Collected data
━━━━━━━━━━━━━━━━

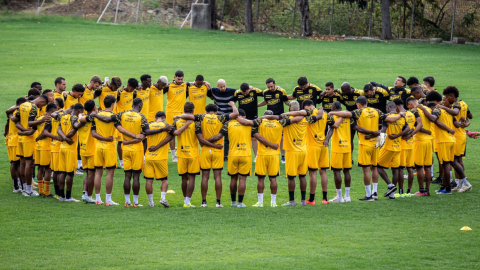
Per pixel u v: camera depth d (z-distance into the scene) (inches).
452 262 782.5
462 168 1247.5
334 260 796.6
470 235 905.5
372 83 1485.0
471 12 4313.5
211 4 4574.3
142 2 4950.8
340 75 2714.1
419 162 1218.0
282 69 2878.9
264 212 1083.9
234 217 1043.9
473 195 1211.9
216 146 1128.8
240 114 1140.5
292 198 1157.1
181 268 770.2
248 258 810.2
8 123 1246.9
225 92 1494.8
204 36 4079.7
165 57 3189.0
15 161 1237.1
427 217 1027.9
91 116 1127.6
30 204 1136.8
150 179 1132.5
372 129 1174.3
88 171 1157.1
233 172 1145.4
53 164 1194.0
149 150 1127.0
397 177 1211.9
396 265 773.9
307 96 1472.7
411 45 3863.2
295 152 1138.7
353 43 3964.1
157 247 864.3
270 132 1127.0
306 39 4146.2
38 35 3831.2
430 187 1331.2
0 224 982.4
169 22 4707.2
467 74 2721.5
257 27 4707.2
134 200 1137.4
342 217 1037.8
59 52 3282.5
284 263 786.2
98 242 888.3
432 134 1331.2
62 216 1040.8
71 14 4722.0
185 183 1160.2
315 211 1087.6
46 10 4825.3
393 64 3016.7
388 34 4207.7
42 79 2583.7
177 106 1520.7
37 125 1187.9
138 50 3405.5
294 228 965.2
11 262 794.8
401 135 1172.5
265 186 1364.4
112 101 1136.8
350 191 1299.2
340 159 1175.0
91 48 3440.0
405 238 896.3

━━━━━━━━━━━━━━━━

> _What to do_: Beginning with the line that contains "233 172 1145.4", write out every line through the end of the entries above, exactly.

> _Task result_:
233 172 1145.4
53 164 1194.0
149 150 1127.0
397 177 1211.9
396 265 773.9
307 96 1472.7
411 45 3863.2
295 152 1138.7
353 43 3964.1
157 247 864.3
270 132 1127.0
306 39 4146.2
38 35 3831.2
430 187 1331.2
0 224 982.4
169 22 4707.2
467 74 2721.5
257 27 4707.2
134 200 1137.4
342 217 1037.8
59 52 3282.5
284 263 786.2
98 242 888.3
432 134 1331.2
62 216 1040.8
71 14 4722.0
185 183 1160.2
315 211 1087.6
46 10 4825.3
393 64 3016.7
388 34 4207.7
42 79 2583.7
177 106 1520.7
37 125 1187.9
138 50 3405.5
294 228 965.2
11 262 794.8
401 135 1172.5
265 186 1364.4
112 101 1136.8
350 191 1299.2
340 159 1175.0
91 48 3440.0
405 238 896.3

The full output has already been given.